WHAT YOU HAVE TO DO: Which lines in the listing below contain the string "Andi"? Pull out each of them, and treat uppercase and lowercase as different.

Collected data
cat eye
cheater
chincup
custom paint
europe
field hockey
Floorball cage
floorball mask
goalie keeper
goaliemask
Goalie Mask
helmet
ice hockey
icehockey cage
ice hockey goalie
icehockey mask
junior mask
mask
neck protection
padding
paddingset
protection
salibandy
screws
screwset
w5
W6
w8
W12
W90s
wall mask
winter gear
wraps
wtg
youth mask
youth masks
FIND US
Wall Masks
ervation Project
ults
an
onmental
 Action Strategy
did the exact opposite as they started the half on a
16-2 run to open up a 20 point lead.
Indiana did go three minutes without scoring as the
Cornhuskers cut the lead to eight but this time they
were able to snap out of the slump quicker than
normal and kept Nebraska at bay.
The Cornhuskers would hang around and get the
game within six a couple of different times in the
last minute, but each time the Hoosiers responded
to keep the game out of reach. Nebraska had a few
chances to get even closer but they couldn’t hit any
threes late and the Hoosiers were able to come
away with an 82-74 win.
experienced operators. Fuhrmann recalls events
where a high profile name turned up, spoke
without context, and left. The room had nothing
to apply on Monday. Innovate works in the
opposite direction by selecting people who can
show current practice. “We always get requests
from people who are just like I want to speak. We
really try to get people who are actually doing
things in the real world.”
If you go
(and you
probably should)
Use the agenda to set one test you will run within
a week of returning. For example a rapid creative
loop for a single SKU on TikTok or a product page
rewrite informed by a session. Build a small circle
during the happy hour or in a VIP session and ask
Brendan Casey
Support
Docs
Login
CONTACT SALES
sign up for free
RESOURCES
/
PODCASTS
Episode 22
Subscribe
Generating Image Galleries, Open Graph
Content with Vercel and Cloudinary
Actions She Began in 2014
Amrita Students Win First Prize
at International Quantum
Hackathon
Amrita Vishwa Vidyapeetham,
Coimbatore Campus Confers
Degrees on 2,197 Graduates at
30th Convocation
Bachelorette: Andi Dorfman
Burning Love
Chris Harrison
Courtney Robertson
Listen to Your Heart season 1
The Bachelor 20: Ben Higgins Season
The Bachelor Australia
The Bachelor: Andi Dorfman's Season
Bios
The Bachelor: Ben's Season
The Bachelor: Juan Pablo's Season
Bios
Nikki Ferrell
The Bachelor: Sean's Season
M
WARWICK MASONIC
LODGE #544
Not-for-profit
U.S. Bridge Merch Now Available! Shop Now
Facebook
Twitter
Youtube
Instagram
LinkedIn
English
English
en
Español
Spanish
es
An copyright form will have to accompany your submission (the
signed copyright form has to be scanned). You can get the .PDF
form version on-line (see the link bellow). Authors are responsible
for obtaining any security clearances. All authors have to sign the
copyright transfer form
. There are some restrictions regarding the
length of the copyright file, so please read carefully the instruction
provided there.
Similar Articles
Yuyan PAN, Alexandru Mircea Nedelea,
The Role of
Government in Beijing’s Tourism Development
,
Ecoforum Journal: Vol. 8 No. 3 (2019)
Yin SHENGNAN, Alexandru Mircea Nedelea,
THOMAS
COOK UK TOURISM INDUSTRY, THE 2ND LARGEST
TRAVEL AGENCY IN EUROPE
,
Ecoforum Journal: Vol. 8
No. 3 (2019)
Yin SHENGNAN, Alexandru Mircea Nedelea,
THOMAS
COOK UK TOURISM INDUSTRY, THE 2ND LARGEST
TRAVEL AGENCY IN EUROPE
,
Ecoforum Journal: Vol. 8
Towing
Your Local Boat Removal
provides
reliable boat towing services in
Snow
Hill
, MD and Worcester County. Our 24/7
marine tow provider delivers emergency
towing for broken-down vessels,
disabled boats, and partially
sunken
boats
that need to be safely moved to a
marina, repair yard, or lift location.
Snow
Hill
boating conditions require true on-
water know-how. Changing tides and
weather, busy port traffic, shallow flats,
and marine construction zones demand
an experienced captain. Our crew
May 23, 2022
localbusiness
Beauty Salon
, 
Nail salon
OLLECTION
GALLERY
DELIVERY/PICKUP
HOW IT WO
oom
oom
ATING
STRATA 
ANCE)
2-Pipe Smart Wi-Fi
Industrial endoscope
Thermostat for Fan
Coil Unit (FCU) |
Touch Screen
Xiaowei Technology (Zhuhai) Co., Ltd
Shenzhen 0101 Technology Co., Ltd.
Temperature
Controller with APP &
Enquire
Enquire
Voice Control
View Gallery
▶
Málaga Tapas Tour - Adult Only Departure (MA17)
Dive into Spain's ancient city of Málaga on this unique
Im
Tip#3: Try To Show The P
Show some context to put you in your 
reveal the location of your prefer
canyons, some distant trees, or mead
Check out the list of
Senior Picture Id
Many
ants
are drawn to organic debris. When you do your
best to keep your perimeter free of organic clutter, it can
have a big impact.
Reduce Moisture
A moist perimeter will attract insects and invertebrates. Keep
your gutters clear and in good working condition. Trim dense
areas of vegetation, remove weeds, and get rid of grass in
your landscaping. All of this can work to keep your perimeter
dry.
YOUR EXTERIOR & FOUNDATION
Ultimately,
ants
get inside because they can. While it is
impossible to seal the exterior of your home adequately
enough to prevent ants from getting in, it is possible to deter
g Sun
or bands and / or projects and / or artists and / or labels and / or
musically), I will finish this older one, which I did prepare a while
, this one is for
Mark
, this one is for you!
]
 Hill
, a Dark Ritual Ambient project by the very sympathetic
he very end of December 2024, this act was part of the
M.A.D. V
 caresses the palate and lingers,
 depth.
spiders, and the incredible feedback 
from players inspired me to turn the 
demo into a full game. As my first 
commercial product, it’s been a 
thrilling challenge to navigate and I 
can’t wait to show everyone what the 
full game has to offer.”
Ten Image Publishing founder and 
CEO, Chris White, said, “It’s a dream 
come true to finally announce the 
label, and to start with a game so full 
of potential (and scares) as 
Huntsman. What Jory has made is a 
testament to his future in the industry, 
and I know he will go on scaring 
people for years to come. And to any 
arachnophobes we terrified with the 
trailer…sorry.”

REPLY:
Bachelorette: Andi Dorfman
The Bachelor: Andi Dorfman's Season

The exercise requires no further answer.